» WHAT YOU WILL DO
Would you output the entries below only from the line containing "right shoulder: (676, 229)" through the line containing "right wrist: (358, 174)", exactly as they stand and with both ends included?

» EXERCISE DATA
[Start of section]

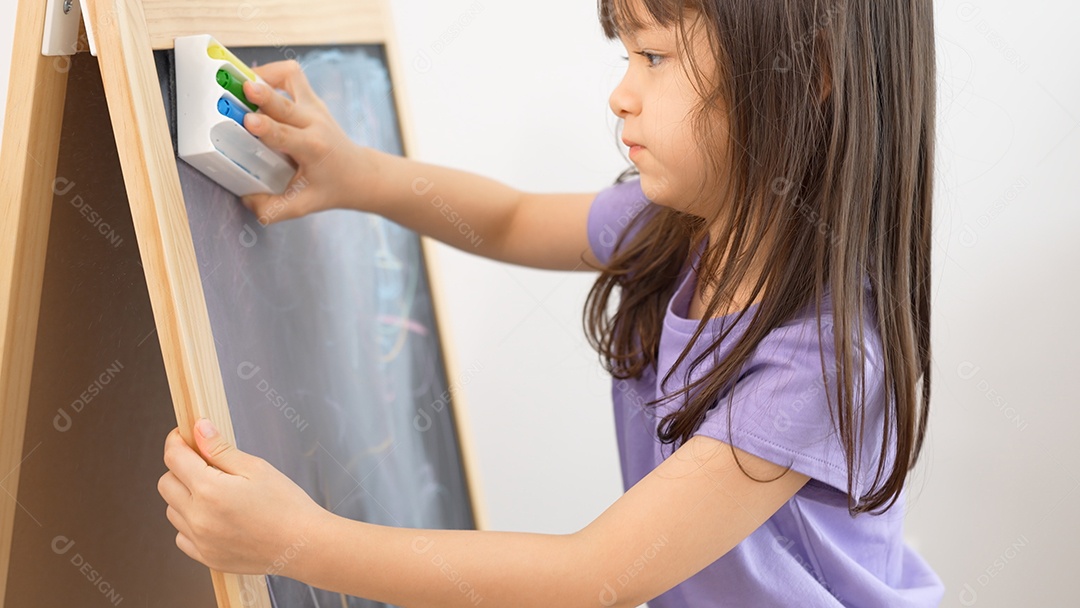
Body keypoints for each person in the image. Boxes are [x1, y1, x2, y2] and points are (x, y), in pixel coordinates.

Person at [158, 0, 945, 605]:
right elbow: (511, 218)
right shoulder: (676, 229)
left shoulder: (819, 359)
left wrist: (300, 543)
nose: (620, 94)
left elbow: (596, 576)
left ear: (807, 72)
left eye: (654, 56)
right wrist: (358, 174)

[End of section]
[Start of section]

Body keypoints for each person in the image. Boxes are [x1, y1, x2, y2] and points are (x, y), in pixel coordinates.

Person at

[End of section]

» RESPONSE TO THIS EXERCISE
right shoulder: (676, 229)
left shoulder: (819, 359)
left wrist: (300, 543)
nose: (620, 94)
left elbow: (596, 576)
left ear: (807, 72)
left eye: (654, 56)
right wrist: (358, 174)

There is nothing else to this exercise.